“怎么会。”南初抬手揉了揉萧时桉的小脸,并再三保证,“放心吧,母后今夜一定会好好护着你们的!”
“嗯,一言为定!”萧时桉和萧悦柠对视了一眼,瞬间就开心了。
当然,萧淮景可就开心不起来了。
南初的一左一右都被人给占了,这下他是没有半分位置可言。
萧淮景怎么赶怎么诱都无用,这两个睁眼等着他回来的小人说什么都不肯走。
他最后被磨得没办法了,只好去书房去应付了一晚。
第二日一早就起来,命令内务府重新做一张大床出来。
“耶!”
两小人开心击掌,开心不已。
南初笑看着,左拥右抱,好不幸福惬意。
怎么说呢,谁让这是幸福的烦恼呢。
这种状况,直到他们五岁了,萧淮景再也看不下去,一手一个直接给丢去了他们自己的院子。
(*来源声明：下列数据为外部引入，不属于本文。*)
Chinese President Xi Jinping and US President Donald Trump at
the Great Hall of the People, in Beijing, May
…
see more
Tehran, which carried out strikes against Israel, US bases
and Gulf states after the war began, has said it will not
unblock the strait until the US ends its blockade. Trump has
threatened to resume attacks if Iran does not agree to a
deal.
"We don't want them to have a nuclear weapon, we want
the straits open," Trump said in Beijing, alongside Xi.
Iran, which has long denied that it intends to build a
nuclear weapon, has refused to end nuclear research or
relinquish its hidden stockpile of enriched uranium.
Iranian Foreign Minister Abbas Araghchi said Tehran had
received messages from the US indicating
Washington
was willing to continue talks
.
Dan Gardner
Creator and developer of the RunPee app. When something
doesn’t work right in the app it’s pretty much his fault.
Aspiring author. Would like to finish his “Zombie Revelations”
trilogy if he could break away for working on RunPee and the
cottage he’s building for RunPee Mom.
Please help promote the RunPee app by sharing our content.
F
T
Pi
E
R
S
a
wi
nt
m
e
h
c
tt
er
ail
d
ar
萧悦柠倒是时不时还会来一起睡,但是萧时桉就都是他自己一个人睡了。
上了学堂的萧时桉,一本正经,他现在可是小大人了。
明明他们都是一胎出来的,但是这性子确实相差甚远。
萧悦柠身为姐姐,性子活泼,喜欢到处跑,到处玩,最不喜欢的就是学习,每次被夫子留堂不说,就连每日的功课都得拖到大半夜才做,做不完,就拿她那只比她小了一两分钟的萧时桉的课业抄。
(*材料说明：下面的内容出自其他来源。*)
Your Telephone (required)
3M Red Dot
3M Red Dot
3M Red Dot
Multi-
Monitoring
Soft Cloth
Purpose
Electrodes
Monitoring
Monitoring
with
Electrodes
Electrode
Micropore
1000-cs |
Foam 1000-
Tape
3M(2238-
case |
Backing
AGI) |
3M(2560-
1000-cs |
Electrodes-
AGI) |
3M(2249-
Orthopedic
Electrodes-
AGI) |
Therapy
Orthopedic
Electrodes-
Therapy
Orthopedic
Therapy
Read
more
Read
让南初很是头疼,而且她也不太想承认,萧悦柠的性子最像她。
就连这拖延症的毛病也跟她一样。
有时候经常吵着要出宫去找她的六皇叔玩。
至于萧时桉那简直就是萧淮景的另一个翻版,正经地就像是个小大人,板着张脸。
瞧着都没从前那般可爱了。
不过值得一提的是,先皇在世的那份嘱咐还是十分有必要的,因为在萧悦柠六岁的时候,那枚玉玺被她磕破了一个角,正好和以前萧淮景那摔碎的一枚相对应。
瞧着倒是和谐多了。
他们这一辈子就只有萧悦柠和萧时桉两个孩子。
估计是萧淮景陪产时在心里留下了阴影,说什么也不愿意她再生。
他们就这样一家人,开开心心简简单单的过着,没有什么皇子间夺位的争斗。
长大后的萧悦柠选择了从武,她说要像六皇嫂一样在边疆大杀四方,保家卫国!
萧时桉被立为了太子,直到他可以独当一面以后,萧淮景便将所有政务交给了他,更是在他处理得愈发成熟后,直接下旨主动退了位,带着南初云游四方。